PaulaLong-G Paula brings over 30 years of experience to DataGravity in delivering meaningful and game changing high-tech innovation. Prior to DataGravity, Paula served as vice president of product development at Heartland Robotics. In 2001 Paula co-founded storage provider EqualLogic, resetting the bar on how customers managed and purchased data storage. EqualLogic was acquired by Dell for $1.4 billion in 2008 and Paula remained at Dell as vice president of storage until 2010. Previous to EqualLogic, she served in several engineering management positions at Allaire Corporation and oversaw all aspects of the ClusterCATS product line while at Bright Tiger Technologies.

Her executive and technical leadership has been extensively recognized, including the New Hampshire High Tech Council Entrepreneur of the Year award, the Ernst & Young 2008 Northeast Regional “Entrepreneur of the Year” and a national finalist for the same award. Her technical awards span systems designs and enterprise software including the EqualLogic and ClusterCATS product lines. She is a graduate of Westfield State College

Paula is also active in the startup community. Outside of high tech, she works with charities creating equality for professional women and girls, as well as with organizations enabling literacy for all children, regardless of economic status.

Dave Siles, CTO DataGravity

DaveSiles-colorWith more than 20 years in operations and leadership roles with growth companies, David serves as chief technology officer of DataGravity, responsible for leading the technical strategic vision for the company while guiding our product management teams and research and development efforts to better serve the needs of organizations looking for more from their data storage.
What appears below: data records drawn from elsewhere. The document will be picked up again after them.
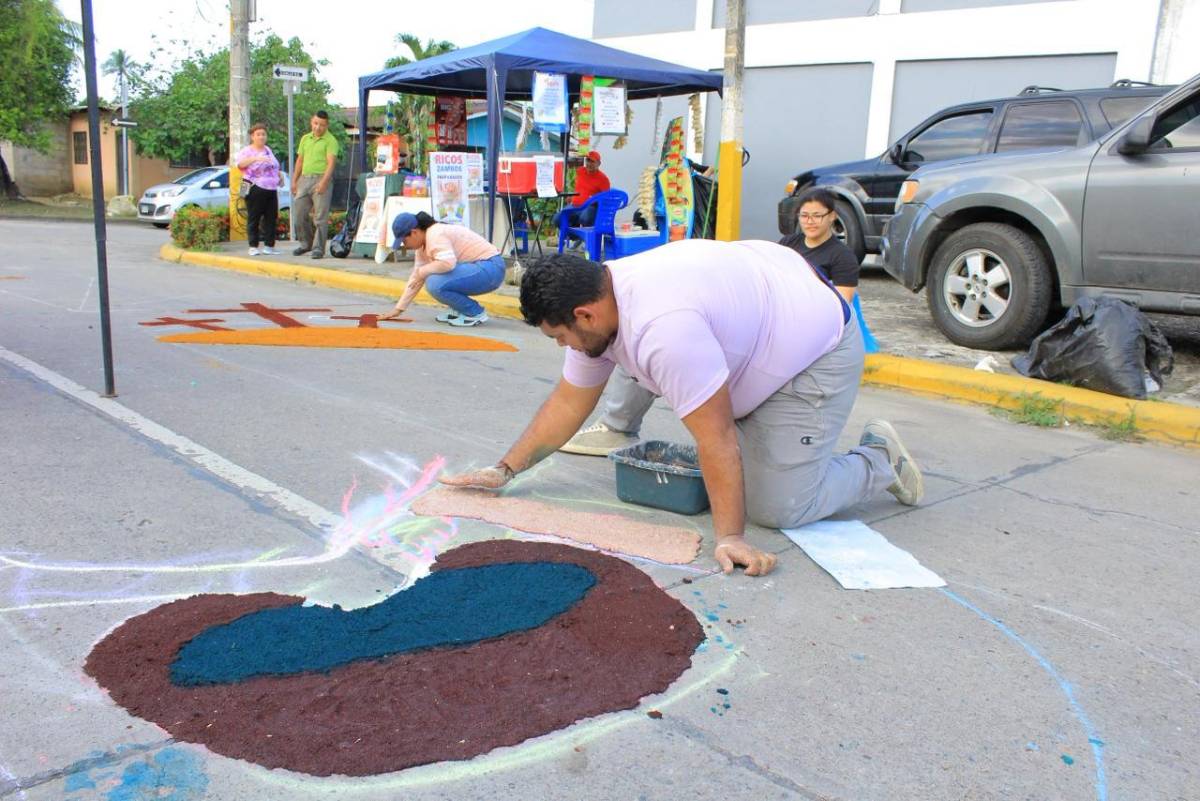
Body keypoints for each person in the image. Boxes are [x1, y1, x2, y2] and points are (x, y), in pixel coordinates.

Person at [438, 242, 924, 577]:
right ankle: (778, 434)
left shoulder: (663, 330)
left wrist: (730, 536)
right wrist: (504, 471)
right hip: (760, 310)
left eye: (560, 336)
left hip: (813, 348)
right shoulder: (597, 298)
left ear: (584, 314)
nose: (563, 345)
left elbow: (715, 439)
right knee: (736, 457)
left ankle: (879, 460)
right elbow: (569, 401)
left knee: (779, 507)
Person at [562, 187, 873, 457]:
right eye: (805, 215)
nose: (810, 222)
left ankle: (872, 459)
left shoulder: (840, 256)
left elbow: (841, 299)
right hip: (755, 319)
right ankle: (619, 425)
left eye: (817, 216)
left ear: (833, 217)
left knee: (773, 496)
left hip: (806, 332)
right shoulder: (790, 243)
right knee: (640, 343)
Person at [380, 212, 506, 327]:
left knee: (434, 282)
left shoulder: (435, 234)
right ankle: (460, 309)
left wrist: (422, 272)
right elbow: (416, 279)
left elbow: (447, 263)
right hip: (482, 269)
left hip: (491, 268)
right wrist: (398, 309)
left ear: (414, 232)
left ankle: (474, 312)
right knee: (432, 278)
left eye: (404, 241)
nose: (405, 246)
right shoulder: (422, 246)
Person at [291, 111, 339, 260]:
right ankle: (305, 243)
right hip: (304, 179)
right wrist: (294, 180)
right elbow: (299, 161)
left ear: (327, 125)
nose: (318, 127)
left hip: (321, 178)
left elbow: (331, 163)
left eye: (322, 125)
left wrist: (324, 182)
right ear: (311, 122)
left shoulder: (331, 141)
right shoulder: (305, 138)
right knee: (299, 213)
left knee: (320, 217)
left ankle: (318, 248)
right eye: (316, 123)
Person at [234, 123, 281, 256]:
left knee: (271, 217)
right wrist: (255, 158)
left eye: (263, 134)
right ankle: (253, 246)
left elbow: (274, 166)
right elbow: (240, 164)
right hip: (255, 187)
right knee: (254, 217)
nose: (261, 137)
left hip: (271, 188)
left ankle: (269, 246)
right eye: (258, 134)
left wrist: (280, 175)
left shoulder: (268, 150)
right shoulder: (247, 151)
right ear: (252, 137)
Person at [552, 151, 611, 241]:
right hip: (574, 205)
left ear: (599, 163)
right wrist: (571, 197)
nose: (589, 163)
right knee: (556, 219)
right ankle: (576, 237)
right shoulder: (580, 171)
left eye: (592, 161)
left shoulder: (603, 179)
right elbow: (580, 188)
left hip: (590, 207)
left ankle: (586, 238)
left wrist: (595, 200)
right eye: (588, 160)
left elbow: (606, 199)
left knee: (584, 219)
Prior to becoming CTO, David served as vice president of worldwide field operations at DataGravity. Previously, David was a member of the senior leadership team at Veeam Software, a leading data protection software provider for virtualized and cloud environments.

David also served as CTO and VP of professional services for systems integrator Hipskind TSG. He also served as CTO for Kane County, Ill., and has held technology leadership roles with various organizations. A graduate of DeVry University, he is a frequent speaker at top tier technology shows and is a recognized expert in virtualization.